Text passage:
The condition that caused the lazy eye must be treated. This means spectacles for refractive errors, and surgery for cataracts, drooping eyelids and squints.
The lazy eye itself is most effectively treated by occlusion therapy (patching of the good eye). This forces the child to use the weak eye. The patch can be held on the eye using a disposable adhesive patch or with an elastic band like a pirate. Alternatively, the spectacles can be covered or made with frosted plastic. The more complete the blockage of light from the eye, the more effective the treatment.
Patching can be enforced full-time during all waking hours in more severe cases of lazy eye or only part of the time so that the child does not have to wear the patch to school in milder cases. Patching can cause lazy eye in the good eye, but this is almost always reversible. Because of this possibility, patching should be always done under supervision of an eye specialist. Patching may be needed from a few months to several years as the lazy eye may return after patching is stopped. Patching is usually not effective after the age of 10.
The main difficulty with patching is that no child likes to have a good eye patched. Parents must closely supervise and enforce that continuous wearing of patches and spectacles and use of all means to persuade the child to cooperate.
Lazy eye is a common condition developing in childhood that often goes unrecognised. Early detection is important as it can only be treated successfully in early childhood. Treatment is effective but it depends on the parent's ability to ensure that the spectacles and patches are worn constantly. The patch is always worn on the good eye.

Explore the material:
1) According to the text on lazy eye treatment, why should patching always be done under the supervision of an eye specialist?
2) In the text on lazy eye treatment, after what age is patching usually not effective?

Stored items
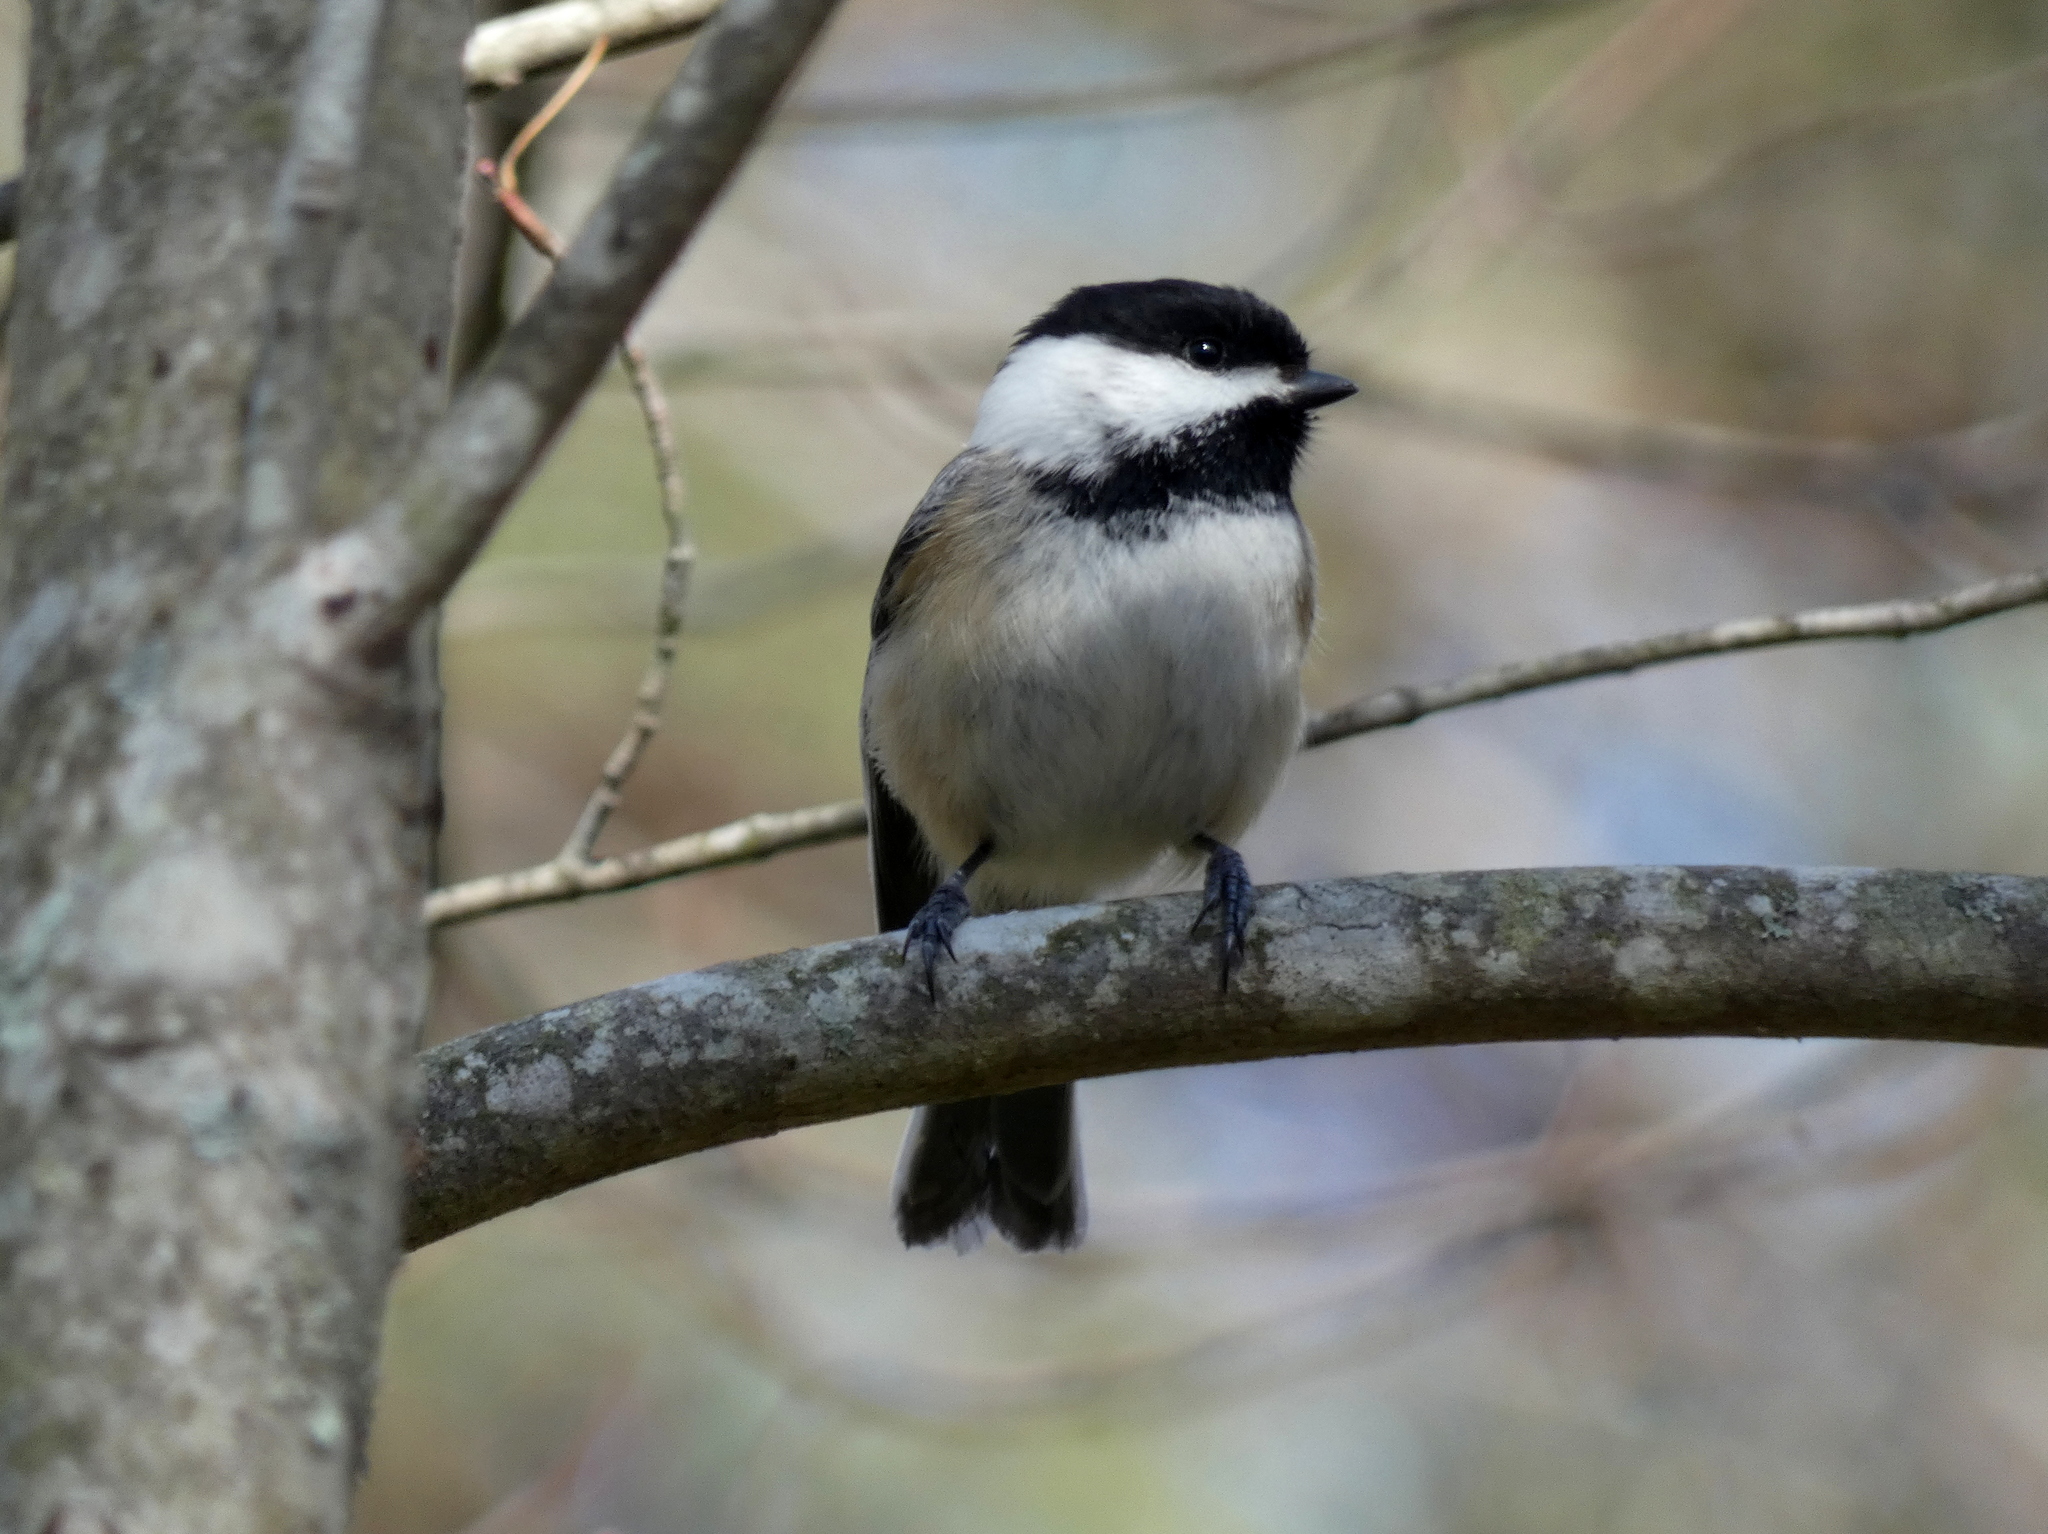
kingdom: Animalia
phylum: Chordata
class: Aves
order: Passeriformes
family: Paridae
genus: Poecile
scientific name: Poecile atricapillus
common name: Black-capped chickadee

Responses by task:
1) Patching should be supervised by an eye specialist because it can cause lazy eye in the good eye. This effect is almost always reversible.

2) Patching is usually not effective after the age of 10.